The House of Lords is set to return the bill to the House of Commons after a third reading scheduled to begin Wednesday.
In an Aug. 21 letter penned to British Parliamentarian Lord James Nicholas Bethell, the president of encrypted chat app Signal, Meredith Whittaker, accused the government of continually ignoring the tech community analysis.
“These systems are not magic,” she wrote. “They operate according to particular logics and rules that cannot be changed simply by wishing or mandating that things be different.”
She added that “it is not possible to create a technological system that can both scan everyone’s messages for impermissible expression, and preserve the right to privacy.” In a Friday interview, Whittaker reiterated a vow that Signal will leave the U.K. market if the bill becomes law in its current form and the government forces the app to undermine its encryption standards.

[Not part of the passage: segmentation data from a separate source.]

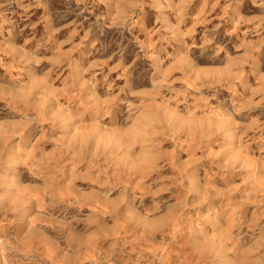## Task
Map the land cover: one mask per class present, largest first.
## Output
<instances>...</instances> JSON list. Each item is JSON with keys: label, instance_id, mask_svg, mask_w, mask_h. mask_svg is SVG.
Listing matches in <instances>:
<instances>
[{"label": "rangeland", "instance_id": "1", "mask_svg": "<svg viewBox=\"0 0 264 264\" xmlns=\"http://www.w3.org/2000/svg\"><path fill=\"white\" fill-rule=\"evenodd\" d=\"M0 264H264V0H0Z\"/></svg>", "mask_w": 264, "mask_h": 264}, {"label": "bare ground", "instance_id": "2", "mask_svg": "<svg viewBox=\"0 0 264 264\" xmlns=\"http://www.w3.org/2000/svg\"><path fill=\"white\" fill-rule=\"evenodd\" d=\"M246 158V157H245ZM249 158V157H248ZM259 184V183H258ZM196 190V189H195Z\"/></svg>", "mask_w": 264, "mask_h": 264}]
</instances>
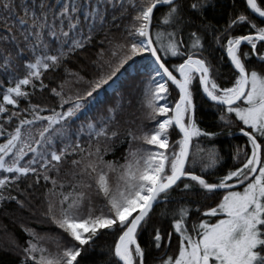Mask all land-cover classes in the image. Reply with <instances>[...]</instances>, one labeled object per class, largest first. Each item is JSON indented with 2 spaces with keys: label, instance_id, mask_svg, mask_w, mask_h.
I'll list each match as a JSON object with an SVG mask.
<instances>
[{
  "label": "snow or ice",
  "instance_id": "snow-or-ice-1",
  "mask_svg": "<svg viewBox=\"0 0 264 264\" xmlns=\"http://www.w3.org/2000/svg\"><path fill=\"white\" fill-rule=\"evenodd\" d=\"M209 3L191 0L185 8L183 0H131L128 7L132 14L124 26V42L111 53L116 57L119 52L120 58L115 66L105 61L111 71L103 74L104 65L100 64L101 74L86 80L65 66L66 77H74V81L65 79L49 88L45 74L56 71L91 42L92 30L85 35L81 29L82 5L77 0H36L21 5L22 14H18L13 0H0L5 13L0 15V72L11 76L7 87L0 79V137L4 138L0 143V200H16L15 196L6 197L4 190L29 175L35 177L36 184L41 179L50 182L44 215L61 233L53 239L24 228L30 239L22 249L21 264H79L85 246L91 247L104 233L115 236L111 248L114 264H145L146 249L138 237L154 206L170 203L174 189L187 193L194 187L206 195L220 193V199L203 211L197 207L200 218L191 226L188 220L192 209L187 204L173 210V231L167 234L165 247L176 234L178 248L162 264H264V71L250 67L253 58L264 65V51L258 48L264 47V0H245L247 14L230 17L223 30L212 34L213 42L224 50L234 70L231 86L217 83L213 67L204 56L205 33L210 25H202L204 32L197 28L188 31L186 39L184 36V30L194 25L191 14L202 17ZM158 7L166 11L154 24ZM12 15L14 21L9 19ZM241 26L247 27V34H231ZM242 46L249 50L243 51ZM144 53L153 58L144 90V107L152 125L138 136L129 131L140 146L133 149L130 145L124 163L105 161L107 150L102 154L97 145L91 151V141L102 137L111 140L118 135L109 132L116 122L117 109H110L99 124L87 122L88 148L80 142L84 126L73 141L66 133L68 121L78 118L85 102L96 98L94 93L98 95L129 61ZM99 56L103 58V51ZM170 58H179L180 62L169 63ZM21 68L23 76L19 74ZM71 82L87 83L89 88L75 98L66 96L65 85ZM197 83L203 95L222 110L220 120L225 125L238 123L250 146L248 151L238 147L234 153L238 166L214 181L206 175L212 174L210 170L219 163L217 151L193 145L200 137L217 135L198 126L194 101ZM37 89H48L59 99L61 110L33 104L31 97ZM173 91L176 98H172ZM21 100L28 101L26 108H20ZM65 105L71 106L65 109ZM45 111L50 114L42 115ZM13 120L17 123L8 131L5 125ZM36 125L40 127L34 131ZM173 132L180 138L173 141ZM54 138H62L59 150L54 148ZM29 153L32 156L25 161ZM76 156L80 158L70 160L74 183H58L49 175L55 172L58 176L60 167ZM198 164L200 174L195 171ZM50 194L59 195V200L47 199ZM18 203L24 206L23 201ZM164 239L161 229L155 228L152 243L156 249ZM44 240L54 243V250L43 246Z\"/></svg>",
  "mask_w": 264,
  "mask_h": 264
},
{
  "label": "trees",
  "instance_id": "trees-1",
  "mask_svg": "<svg viewBox=\"0 0 264 264\" xmlns=\"http://www.w3.org/2000/svg\"><path fill=\"white\" fill-rule=\"evenodd\" d=\"M36 0H13L16 5L15 12L22 14L21 5L33 4ZM59 3L65 0H58ZM82 5L79 13L81 18V29L85 35L91 29V42L87 43L83 49L78 50L71 55L70 59L56 71H49L44 76V82L49 85V88L56 87L65 79L74 81V77H66L64 67L71 69L73 72H79L86 80H93L101 74L100 64H103V74H108L111 68L105 61H110L112 66H115L120 58V53L116 57L111 55L115 50V46L124 42V26L130 22L131 0H77ZM191 0H183L185 8ZM124 7H121V5ZM127 9V11H125ZM166 11L164 7H158L155 11L154 24L159 22V17ZM240 12L247 14L248 10L244 0H210L209 6L203 10V16L191 14V19L194 25L191 28L184 30L185 39L187 32L190 30L200 29L204 32L202 25H210L205 33V52L204 56L213 67V75L217 79V83L221 86H231L234 75V70L228 59L224 55V50L216 45L212 40L213 32L223 30L230 19ZM91 13L87 20L86 15ZM0 15H5L2 7H0ZM102 18V19H101ZM255 19V17H253ZM10 21L16 19L15 15L9 17ZM257 23L260 20L257 19ZM119 25V27H117ZM264 24H261L263 26ZM232 35L247 34V27L241 26L234 29ZM260 51H264V47L258 45ZM243 51H248V46H242ZM103 51V58L99 54ZM223 58V59H222ZM26 60L27 57H22ZM98 62V63H94ZM179 58H170L169 63H178ZM153 60L147 53L141 56L134 57L129 61L117 76L99 90V94L94 93L95 99L89 98L85 102L86 106L78 118L68 121L69 127L66 129L67 134H71L72 140L75 141L76 134L81 126H84L85 131L80 134V142L83 147L88 148L89 137L87 135L86 124L88 121H95L99 124L109 115V110L117 109L116 122L112 123L109 132L116 131L118 135L111 140L100 138L99 141L93 139L91 141V151H95L97 145L104 154L105 161H115L120 164L124 163V157L127 154L129 147L133 149L140 146V141H133L128 135L129 131L133 135H140L141 130H146L151 127L152 122L147 119L148 109L144 107L145 97L144 90L146 89L152 73ZM250 67H255L257 70L264 71V65H261L254 58L251 61ZM20 76H23V68L20 69ZM0 79L4 80V86H8V81L11 79L6 73L0 72ZM89 88L87 83L76 84L74 82L65 85L66 96L75 98L77 94L83 95ZM2 91V90H0ZM172 98H176V92H172ZM194 101L197 104V123L198 126L208 132L217 133L212 138L200 137L199 141H193L195 146L197 143L202 148H215L220 160L215 169L210 170L212 174L206 175L210 181H214L218 176L225 174L228 170L238 166V161L234 159V153L238 147L248 151L250 146H247V138L240 131V125L233 123L225 125L220 120L221 109L214 105L213 102L203 97L200 88L194 84ZM33 104H39L49 109L55 108L60 111V101L52 96L48 89L44 91L35 90L31 97ZM130 102V103H129ZM28 101L21 100L20 108H26ZM71 105H65L67 109ZM12 109V106H8ZM50 112H43L42 115H49ZM31 118V117H29ZM13 120L11 124H6L8 131H12L16 125ZM36 125L35 128H39ZM179 138L176 132L172 133L171 139L174 141ZM54 148L59 150L63 146L62 138H54ZM4 142V138L0 137V143ZM64 143L67 141L64 140ZM35 146V145H34ZM195 151V148H193ZM32 156L31 153L25 157L27 161ZM79 159V156L70 157L69 161L60 167V173L57 176L55 172L49 173L59 182H72L71 172L73 171L70 160ZM197 174H200L199 164L195 168ZM188 182V181H184ZM32 185V187H29ZM181 184V188H182ZM52 188L50 182L46 183L43 179L39 184L35 183V177L29 175L27 178H22L18 184H13L4 190L6 197L15 196L16 200L4 199L0 200V264H21L24 259L22 249L27 246L26 242L30 239L24 228L35 229L39 236L58 238L61 233L44 215L47 209L46 194ZM59 191V190H57ZM67 191V188H65ZM220 193L215 195L204 194L198 188H193L190 192H182L179 188L174 189L170 193V203L161 202L155 205L150 213L148 224L139 234V242L146 249L145 264H162L163 259L167 255H175L178 248V236L173 234L171 244H168L167 234L172 232V212L179 205L187 204L191 209L188 224L191 226L193 222L198 221L199 214L195 211L199 207L202 211L209 207L215 206L220 199ZM59 195H48L47 199L59 200ZM95 199V197H94ZM18 201H23L24 206L21 207ZM161 229L162 235L165 237L160 249H156L152 243L154 229ZM115 236L104 233L100 235L95 243L89 247L85 246L84 251L79 257V264H109L114 258L111 256V248L114 244ZM43 246L54 250L55 245L49 240L42 241Z\"/></svg>",
  "mask_w": 264,
  "mask_h": 264
},
{
  "label": "water",
  "instance_id": "water-1",
  "mask_svg": "<svg viewBox=\"0 0 264 264\" xmlns=\"http://www.w3.org/2000/svg\"><path fill=\"white\" fill-rule=\"evenodd\" d=\"M244 3H245V0H244ZM245 5H246V3H245ZM224 55L226 56V58H227V55H226V53L224 52ZM152 58V57H151ZM228 59V58H227ZM152 60H153V58H152ZM228 62H229V60H228ZM230 63V62H229ZM231 65V64H230ZM199 86V85H198ZM201 91V93H202V90H200ZM202 95H203V93H202ZM203 97L204 98H206L204 95H203ZM207 99V98H206ZM208 100V99H207Z\"/></svg>",
  "mask_w": 264,
  "mask_h": 264
},
{
  "label": "rangeland",
  "instance_id": "rangeland-1",
  "mask_svg": "<svg viewBox=\"0 0 264 264\" xmlns=\"http://www.w3.org/2000/svg\"><path fill=\"white\" fill-rule=\"evenodd\" d=\"M263 26H264V25H263ZM179 138H180V137H179ZM179 138H178V139H179Z\"/></svg>",
  "mask_w": 264,
  "mask_h": 264
}]
</instances>
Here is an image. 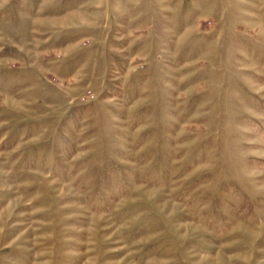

Whittaker is among the most voluble tech opponents to the bill, but she isn’t the only one. Smartphone giant Apple in late June urged the government to revise the bill, the BBC reported. “The Online Safety Bill poses a serious threat” to end-to-end encryption, the company said in a statement, “and could put U.K. citizens at greater risk.”
“Apple urges the government to amend the bill to protect strong end-to-end encryption for the benefit of all,” the company said.
Like Signal, Meta-owned WhatsApp has warned that it could leave the British market if the proposal becomes law (see: WhatsApp, Signal Preview UK Exit Over Threat to Encryption).
Responding to Whittaker, Bethell said Parliament does not consider the controversial clause as “undermining the safety and security of the U.K.’s core infrastructure and basic rights.”
“This is a very nuanced policy area with a number of competing priorities which include the safety of our children and our national security,” he added.
In a last-minute attempt to persuade the Parliament to not approve the controversial clause, Whittaker and civil society representatives will hold a closed-door meeting Monday with the government representatives.